As water resources become increasingly strained in the US and globally, the development of reliable methods of water availability estimation becomes ever more critical for making informed water use management decisions. Here we present new monthly 1km-resolution estimates of the set of water budget components of evapotranspiration (ET), surface runoff, snow storage, and recharge for the modern time period of 2000-2013. We use a combination of remote sensing products and empirical estimates from ground-based data, to leverage both the spatial/temporal resolution of remote sensing and the overall magnitude checks from field data. For ET we use a combination of the MODIS-based USGS SSEBop data set and long-term ET magnitude estimates based on water balance data. We estimate runoff with an empirical regression against soil and surficial geology data, and use the SNODAS snow water equivalent product of the National Snow and Ice Data Center to incorporate snow storage. Recharge and groundwater storage change are then estimated as the balance of the precipitation for the month. After presenting the methods and CONUS-scale maps, we show an application of this work to understanding water availability in the Mississippi Alluvial Plain region, which has seen significant impacts on water resources due to irrigation and groundwater pumping. Our monthly timescale estimates are compared with results from other methods, and synthesized into a summary of water budget trends in the region.
Meredith Reitz, National Research Program - Eastern Branch, U.S. Geological Survey, Reston, VA
Dr. Meredith Reitz received a B.S. in Physics from Arizona State, and a Ph.D. in Physics from the University of Pennsylvania, where her thesis research focused primarily on rivers and landscape evolution. She then received a postdoctoral fellowship to work at Columbia University’s Lamont-Doherty Earth Observatory for two years. She has been with the USGS in Reston, Virginia since August 2014, where she works primarily on developing estimates of evapotranspiration, recharge, and surface runoff using a variety of remote sensing and ground-based data sources.
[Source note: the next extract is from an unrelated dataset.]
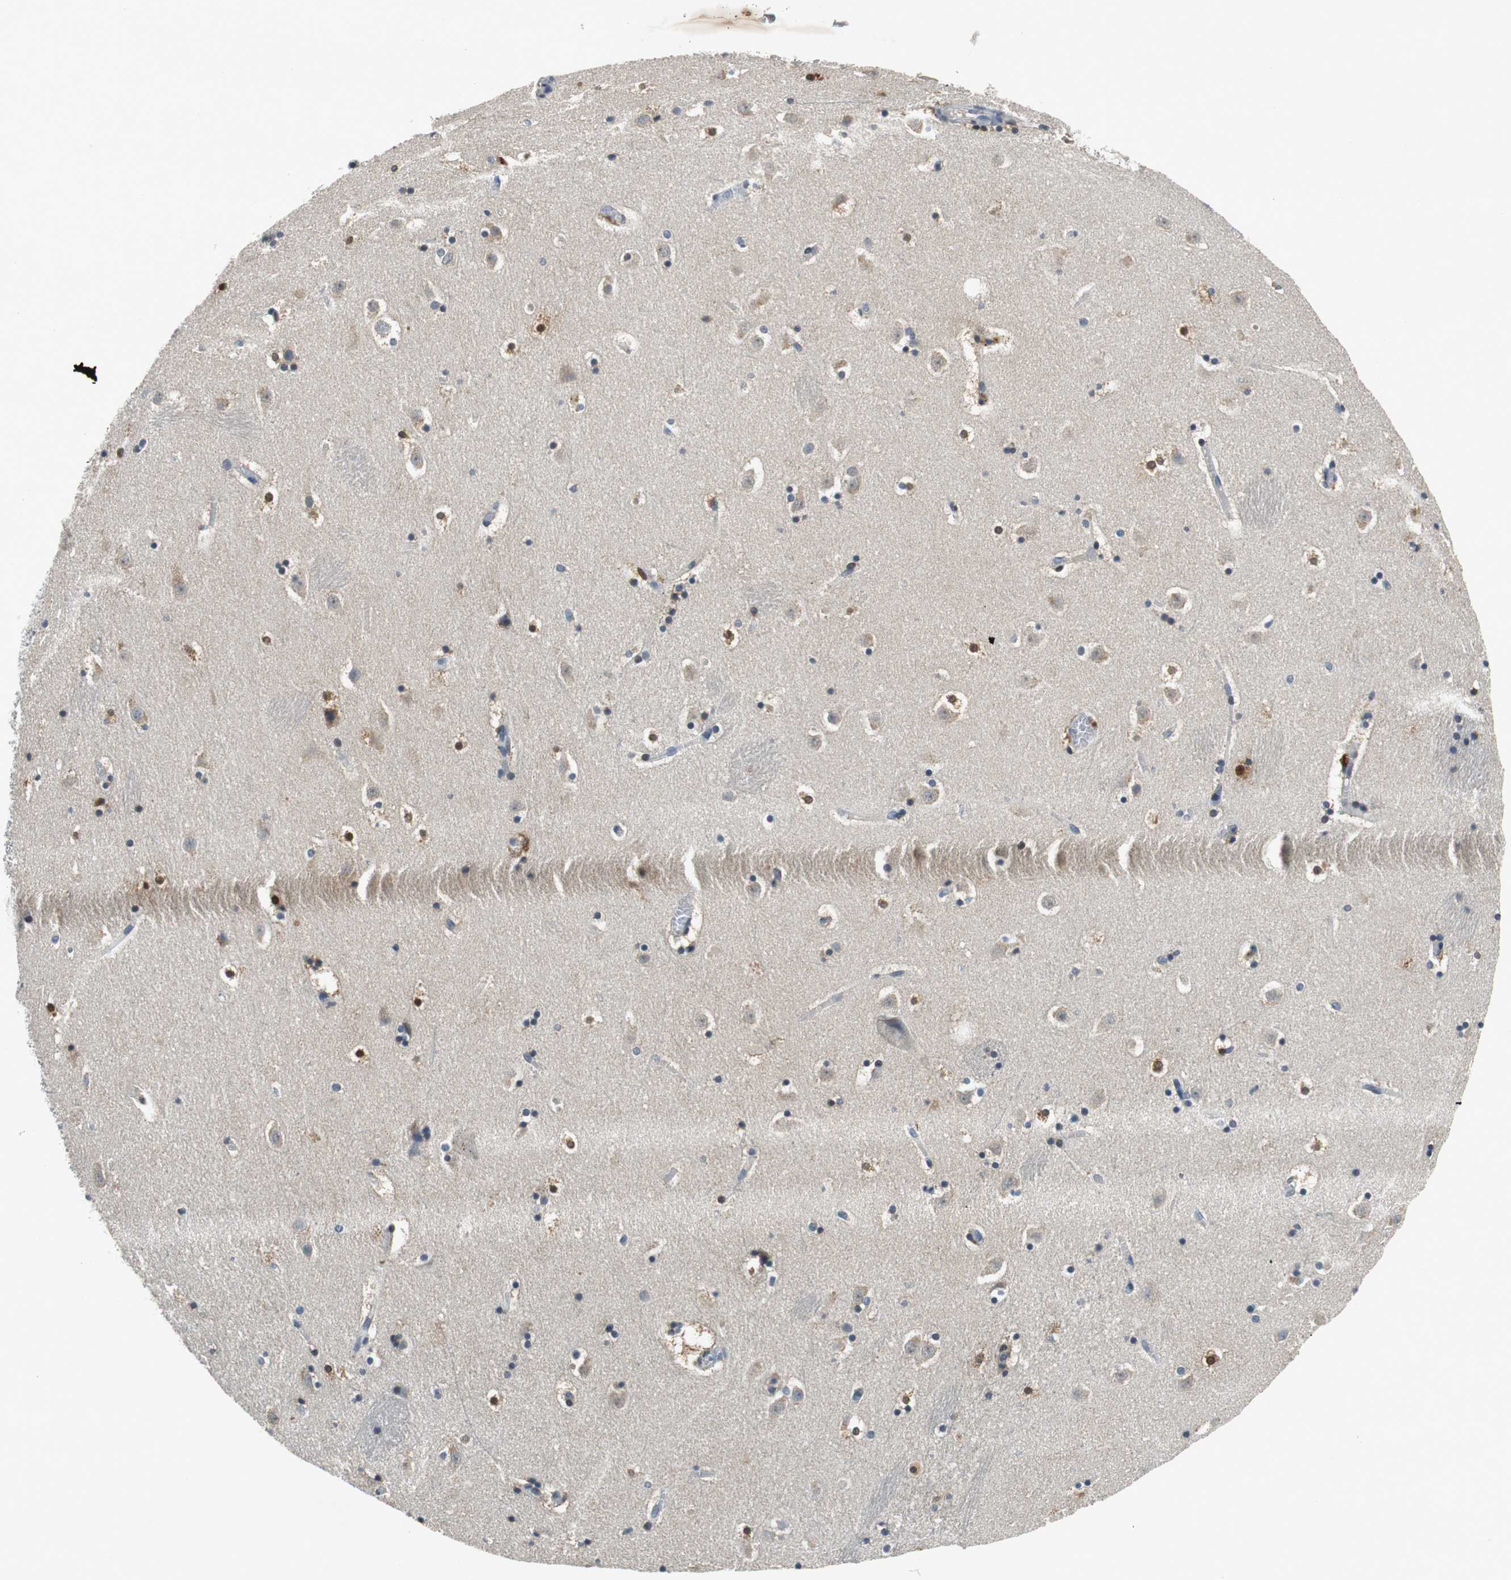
{"staining": {"intensity": "weak", "quantity": "<25%", "location": "cytoplasmic/membranous"}, "tissue": "caudate", "cell_type": "Glial cells", "image_type": "normal", "snomed": [{"axis": "morphology", "description": "Normal tissue, NOS"}, {"axis": "topography", "description": "Lateral ventricle wall"}], "caption": "This is an immunohistochemistry histopathology image of benign human caudate. There is no staining in glial cells.", "gene": "GLCCI1", "patient": {"sex": "male", "age": 45}}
Ward E. Sanford, U.S. Geological Survey, Reston, VA
Dr. Sanford conducts research on regional groundwater flow and transport at the USGS in Reston, Virginia. He received a B.S. from Purdue University in 1983 and a PhD from Penn State University in 1987.


Gabriel Senay, EROS Data Center, U.S. Geological Survey, Ft Collins, CO
Gabriel Senay is a Research Physical Scientist with the U.S. Geological Survey Earth Resources Observation and Science center and an Adjunct Professor at South Dakota State University. He has worked for the U.S. EPA as a remote sensing scientist and worked as a post-doctoral fellow at Oklahoma State University. Senay is a licensed professional engineer and obtained a B.S. in Agricultural Engineering from Alemaya University in Ethiopia, an M.S. in Hydrology from Wageningen University in The Netherlands, and a Ph.D. in Agricultural Engineering from The Ohio State University.
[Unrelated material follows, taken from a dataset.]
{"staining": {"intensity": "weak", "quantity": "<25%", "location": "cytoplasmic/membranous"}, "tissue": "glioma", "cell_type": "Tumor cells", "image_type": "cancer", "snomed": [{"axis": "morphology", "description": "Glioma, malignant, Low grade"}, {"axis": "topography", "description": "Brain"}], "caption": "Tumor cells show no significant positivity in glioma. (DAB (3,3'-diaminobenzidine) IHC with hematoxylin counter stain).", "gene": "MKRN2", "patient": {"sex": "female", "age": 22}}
Wade Kress, Lower Mississippi-Gulf Water Science Center, U.S. Geological Survey, Nashville, TN
Wade Kress has been a hydrologist for the U.S. Geological Survey since 1996. He has a BS in geology from Louisiana Tech University and is currently working on an MSc in petroleum geosciences at the Petroleum Institute in Abu Dhabi. Wade has worked throughout the United States as well as the United Arab Emirates on environmental and hydrogeologic framework projects specializing in the application of hydrogeophysics


David Ladd, Lower Mississippi - Gulf Water Science Center, U.S. Geological Survey, Nashville, TN
David began working for the U.S. Geological Survey (USGS) in late 1992 and serves as a hydrologist and GIS Specialist for the USGS Lower Mississippi-Gulf Water Science Center in Nashville, TN. David has served as both a project manager of studies that focus on GIS methods and an instructor of GIS software and techniques. His current focus pertains to spatial analysis and water-balance modeling in regional studies of groundwater availability.